What you will do: Each line below from the one containing "International Journal of" through the one containing "regard to this" should be output exactly as it stands, and no other line should appear.

Stored data:
# # #

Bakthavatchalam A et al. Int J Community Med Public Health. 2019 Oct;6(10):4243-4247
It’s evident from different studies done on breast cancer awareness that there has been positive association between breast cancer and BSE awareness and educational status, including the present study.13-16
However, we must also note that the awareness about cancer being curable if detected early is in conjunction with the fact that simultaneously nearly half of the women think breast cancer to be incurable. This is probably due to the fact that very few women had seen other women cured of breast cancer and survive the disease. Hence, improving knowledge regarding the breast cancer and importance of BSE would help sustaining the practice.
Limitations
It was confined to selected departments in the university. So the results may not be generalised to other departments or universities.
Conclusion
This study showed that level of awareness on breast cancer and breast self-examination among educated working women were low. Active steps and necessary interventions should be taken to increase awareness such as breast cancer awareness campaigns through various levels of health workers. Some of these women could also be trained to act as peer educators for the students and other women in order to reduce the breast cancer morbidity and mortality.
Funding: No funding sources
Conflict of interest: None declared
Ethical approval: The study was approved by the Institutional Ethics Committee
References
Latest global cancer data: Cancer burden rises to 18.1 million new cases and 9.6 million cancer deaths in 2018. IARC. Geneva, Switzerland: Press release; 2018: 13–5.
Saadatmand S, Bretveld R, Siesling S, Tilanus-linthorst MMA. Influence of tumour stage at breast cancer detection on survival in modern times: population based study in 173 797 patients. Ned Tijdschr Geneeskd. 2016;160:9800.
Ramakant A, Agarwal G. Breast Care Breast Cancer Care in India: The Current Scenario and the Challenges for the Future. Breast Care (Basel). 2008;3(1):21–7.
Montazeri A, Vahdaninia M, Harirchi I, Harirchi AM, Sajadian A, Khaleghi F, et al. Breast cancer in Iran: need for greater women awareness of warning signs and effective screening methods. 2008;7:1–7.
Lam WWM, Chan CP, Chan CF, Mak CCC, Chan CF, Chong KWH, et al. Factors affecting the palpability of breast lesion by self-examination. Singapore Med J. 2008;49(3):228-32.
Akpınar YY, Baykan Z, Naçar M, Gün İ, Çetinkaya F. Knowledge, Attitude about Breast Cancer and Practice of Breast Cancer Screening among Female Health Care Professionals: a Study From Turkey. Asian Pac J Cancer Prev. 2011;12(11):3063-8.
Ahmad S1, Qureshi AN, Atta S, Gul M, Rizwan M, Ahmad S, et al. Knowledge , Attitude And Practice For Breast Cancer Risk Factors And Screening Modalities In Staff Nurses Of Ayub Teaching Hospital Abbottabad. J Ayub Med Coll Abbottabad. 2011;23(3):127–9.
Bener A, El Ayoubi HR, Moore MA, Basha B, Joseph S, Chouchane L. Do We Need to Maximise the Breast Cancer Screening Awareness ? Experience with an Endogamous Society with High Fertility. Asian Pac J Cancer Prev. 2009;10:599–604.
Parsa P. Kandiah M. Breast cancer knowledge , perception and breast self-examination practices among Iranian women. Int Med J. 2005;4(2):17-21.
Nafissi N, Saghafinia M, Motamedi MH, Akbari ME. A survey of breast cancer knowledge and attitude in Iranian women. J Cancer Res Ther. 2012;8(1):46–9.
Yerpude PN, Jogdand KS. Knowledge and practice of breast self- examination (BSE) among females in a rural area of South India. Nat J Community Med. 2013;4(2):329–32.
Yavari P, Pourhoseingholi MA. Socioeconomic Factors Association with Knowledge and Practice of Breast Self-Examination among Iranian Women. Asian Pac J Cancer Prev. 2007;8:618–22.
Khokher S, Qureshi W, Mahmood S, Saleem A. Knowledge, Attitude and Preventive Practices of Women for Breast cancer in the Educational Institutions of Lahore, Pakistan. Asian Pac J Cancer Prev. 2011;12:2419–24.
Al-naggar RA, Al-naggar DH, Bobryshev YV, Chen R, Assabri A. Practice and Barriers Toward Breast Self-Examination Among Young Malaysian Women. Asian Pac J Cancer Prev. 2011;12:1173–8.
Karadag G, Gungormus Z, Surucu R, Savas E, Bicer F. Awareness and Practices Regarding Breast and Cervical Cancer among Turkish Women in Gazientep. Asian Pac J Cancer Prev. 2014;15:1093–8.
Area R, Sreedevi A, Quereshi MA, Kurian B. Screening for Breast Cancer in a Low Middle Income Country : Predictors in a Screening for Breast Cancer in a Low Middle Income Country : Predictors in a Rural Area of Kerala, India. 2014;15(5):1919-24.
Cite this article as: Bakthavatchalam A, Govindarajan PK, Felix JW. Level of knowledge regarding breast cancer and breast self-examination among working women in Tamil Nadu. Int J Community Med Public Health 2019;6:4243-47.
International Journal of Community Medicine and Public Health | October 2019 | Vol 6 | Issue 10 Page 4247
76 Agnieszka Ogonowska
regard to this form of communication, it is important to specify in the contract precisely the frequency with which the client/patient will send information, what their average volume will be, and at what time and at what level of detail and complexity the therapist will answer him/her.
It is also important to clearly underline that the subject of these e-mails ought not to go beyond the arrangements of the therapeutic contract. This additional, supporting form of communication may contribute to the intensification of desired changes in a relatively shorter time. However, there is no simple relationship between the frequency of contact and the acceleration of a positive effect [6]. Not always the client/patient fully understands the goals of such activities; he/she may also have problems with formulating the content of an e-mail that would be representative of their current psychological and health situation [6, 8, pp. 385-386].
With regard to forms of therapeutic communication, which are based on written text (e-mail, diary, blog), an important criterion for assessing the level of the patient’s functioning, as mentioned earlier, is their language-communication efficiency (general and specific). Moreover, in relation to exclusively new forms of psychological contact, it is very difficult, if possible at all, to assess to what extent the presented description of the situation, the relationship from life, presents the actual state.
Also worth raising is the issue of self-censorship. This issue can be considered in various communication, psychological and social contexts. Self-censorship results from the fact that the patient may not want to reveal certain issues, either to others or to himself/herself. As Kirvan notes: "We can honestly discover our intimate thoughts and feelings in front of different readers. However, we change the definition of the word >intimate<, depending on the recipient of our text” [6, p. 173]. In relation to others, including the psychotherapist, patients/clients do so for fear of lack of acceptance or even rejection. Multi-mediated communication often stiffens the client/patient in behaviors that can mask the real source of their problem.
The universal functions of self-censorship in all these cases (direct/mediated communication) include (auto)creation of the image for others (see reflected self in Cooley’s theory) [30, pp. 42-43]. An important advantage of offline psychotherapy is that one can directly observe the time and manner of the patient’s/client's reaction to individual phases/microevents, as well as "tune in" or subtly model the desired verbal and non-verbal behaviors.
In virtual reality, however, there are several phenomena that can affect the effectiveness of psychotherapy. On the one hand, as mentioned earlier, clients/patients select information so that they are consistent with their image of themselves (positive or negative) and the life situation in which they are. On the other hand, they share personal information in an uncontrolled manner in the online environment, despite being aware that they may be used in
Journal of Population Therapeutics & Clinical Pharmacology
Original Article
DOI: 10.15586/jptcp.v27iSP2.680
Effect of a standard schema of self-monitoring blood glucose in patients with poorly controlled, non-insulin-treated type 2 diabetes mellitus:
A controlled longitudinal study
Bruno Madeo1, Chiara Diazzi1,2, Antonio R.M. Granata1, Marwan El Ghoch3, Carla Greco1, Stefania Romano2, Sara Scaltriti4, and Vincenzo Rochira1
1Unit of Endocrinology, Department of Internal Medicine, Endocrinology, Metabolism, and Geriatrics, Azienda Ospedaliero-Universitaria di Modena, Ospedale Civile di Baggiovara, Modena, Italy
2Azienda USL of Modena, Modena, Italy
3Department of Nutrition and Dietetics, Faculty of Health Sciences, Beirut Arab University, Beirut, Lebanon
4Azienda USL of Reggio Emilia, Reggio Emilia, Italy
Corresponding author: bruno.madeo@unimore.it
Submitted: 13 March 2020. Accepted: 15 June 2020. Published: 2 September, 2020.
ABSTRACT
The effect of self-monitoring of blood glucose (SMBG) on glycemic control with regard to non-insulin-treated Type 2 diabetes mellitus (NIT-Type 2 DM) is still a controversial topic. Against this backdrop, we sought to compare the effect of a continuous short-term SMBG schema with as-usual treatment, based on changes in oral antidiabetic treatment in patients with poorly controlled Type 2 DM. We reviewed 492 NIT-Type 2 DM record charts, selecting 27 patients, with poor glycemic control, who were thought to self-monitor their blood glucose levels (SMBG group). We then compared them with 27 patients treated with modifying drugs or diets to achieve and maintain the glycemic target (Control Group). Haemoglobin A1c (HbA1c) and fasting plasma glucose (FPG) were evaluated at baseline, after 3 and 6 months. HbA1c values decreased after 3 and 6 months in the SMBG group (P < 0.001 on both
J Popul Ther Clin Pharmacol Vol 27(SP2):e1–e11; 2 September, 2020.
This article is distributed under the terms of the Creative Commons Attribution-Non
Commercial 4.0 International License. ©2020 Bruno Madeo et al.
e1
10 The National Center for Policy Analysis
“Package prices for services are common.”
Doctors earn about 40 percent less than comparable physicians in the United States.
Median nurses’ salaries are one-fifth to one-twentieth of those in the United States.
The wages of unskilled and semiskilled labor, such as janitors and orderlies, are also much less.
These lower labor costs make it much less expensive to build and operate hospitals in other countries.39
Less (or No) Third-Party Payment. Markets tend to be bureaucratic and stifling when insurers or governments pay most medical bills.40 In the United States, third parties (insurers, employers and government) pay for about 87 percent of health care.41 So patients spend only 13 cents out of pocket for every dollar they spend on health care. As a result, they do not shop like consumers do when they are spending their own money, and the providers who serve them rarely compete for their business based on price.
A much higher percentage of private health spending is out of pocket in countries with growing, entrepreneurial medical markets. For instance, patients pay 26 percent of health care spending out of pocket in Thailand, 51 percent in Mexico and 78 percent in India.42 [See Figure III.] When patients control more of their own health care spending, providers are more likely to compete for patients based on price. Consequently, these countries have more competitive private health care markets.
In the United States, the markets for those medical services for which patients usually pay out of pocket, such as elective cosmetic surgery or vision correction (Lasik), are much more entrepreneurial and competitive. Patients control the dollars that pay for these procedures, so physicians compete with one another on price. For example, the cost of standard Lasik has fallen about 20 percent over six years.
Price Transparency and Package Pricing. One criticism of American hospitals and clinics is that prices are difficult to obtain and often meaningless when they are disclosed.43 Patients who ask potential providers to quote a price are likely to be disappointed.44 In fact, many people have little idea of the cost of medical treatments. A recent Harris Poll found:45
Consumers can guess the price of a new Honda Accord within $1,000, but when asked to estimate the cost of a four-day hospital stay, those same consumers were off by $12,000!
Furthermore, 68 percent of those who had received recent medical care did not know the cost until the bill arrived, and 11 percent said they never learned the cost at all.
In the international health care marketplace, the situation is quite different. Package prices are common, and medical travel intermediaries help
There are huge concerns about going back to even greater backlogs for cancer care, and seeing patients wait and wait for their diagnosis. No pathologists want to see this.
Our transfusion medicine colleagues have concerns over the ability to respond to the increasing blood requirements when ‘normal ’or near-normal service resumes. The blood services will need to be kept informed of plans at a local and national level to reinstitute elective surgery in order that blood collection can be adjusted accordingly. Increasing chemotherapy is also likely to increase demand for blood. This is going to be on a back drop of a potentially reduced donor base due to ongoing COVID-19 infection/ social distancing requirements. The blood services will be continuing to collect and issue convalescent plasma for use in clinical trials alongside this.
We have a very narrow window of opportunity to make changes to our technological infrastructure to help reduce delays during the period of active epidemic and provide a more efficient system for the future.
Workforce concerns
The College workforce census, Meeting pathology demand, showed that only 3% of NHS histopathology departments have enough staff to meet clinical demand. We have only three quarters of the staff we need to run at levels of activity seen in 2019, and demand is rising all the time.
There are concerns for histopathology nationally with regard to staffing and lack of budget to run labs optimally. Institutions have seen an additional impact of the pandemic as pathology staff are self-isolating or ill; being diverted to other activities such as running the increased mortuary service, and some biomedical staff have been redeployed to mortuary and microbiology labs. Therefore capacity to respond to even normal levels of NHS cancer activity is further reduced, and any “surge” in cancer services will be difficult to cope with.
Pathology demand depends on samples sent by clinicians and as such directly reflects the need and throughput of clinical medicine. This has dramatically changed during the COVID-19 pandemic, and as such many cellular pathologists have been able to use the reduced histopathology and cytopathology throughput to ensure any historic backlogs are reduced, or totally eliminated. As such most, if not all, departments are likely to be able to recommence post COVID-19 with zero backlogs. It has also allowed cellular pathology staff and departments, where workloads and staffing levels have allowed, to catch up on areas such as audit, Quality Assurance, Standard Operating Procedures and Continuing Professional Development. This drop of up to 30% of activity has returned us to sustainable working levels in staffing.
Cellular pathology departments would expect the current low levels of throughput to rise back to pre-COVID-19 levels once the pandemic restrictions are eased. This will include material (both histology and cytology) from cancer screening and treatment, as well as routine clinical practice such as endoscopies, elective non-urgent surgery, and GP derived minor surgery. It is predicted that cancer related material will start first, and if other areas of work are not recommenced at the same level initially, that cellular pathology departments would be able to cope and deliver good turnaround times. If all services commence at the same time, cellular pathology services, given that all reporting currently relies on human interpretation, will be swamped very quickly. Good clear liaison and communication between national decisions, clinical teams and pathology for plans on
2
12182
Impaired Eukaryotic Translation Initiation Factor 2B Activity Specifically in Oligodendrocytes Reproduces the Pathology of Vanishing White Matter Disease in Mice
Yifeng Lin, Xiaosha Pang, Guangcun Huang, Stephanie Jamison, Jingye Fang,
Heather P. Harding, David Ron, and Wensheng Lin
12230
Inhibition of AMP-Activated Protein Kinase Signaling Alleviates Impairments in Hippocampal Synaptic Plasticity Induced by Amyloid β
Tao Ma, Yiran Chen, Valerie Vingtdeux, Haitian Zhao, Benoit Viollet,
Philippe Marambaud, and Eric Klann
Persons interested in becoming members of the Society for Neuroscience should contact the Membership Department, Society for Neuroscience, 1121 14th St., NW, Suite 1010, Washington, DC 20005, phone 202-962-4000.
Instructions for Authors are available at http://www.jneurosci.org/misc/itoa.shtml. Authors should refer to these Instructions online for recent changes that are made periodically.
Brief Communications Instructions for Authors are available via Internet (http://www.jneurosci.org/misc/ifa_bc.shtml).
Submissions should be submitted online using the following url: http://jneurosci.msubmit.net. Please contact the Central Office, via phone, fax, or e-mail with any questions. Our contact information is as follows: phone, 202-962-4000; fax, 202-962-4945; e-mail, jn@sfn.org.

# # #

Exercise solution:
International Journal of Community Medicine and Public Health | October 2019 | Vol 6 | Issue 10 Page 4247
76 Agnieszka Ogonowska
regard to this form of communication, it is important to specify in the contract precisely the frequency with which the client/patient will send information, what their average volume will be, and at what time and at what level of detail and complexity the therapist will answer him/her.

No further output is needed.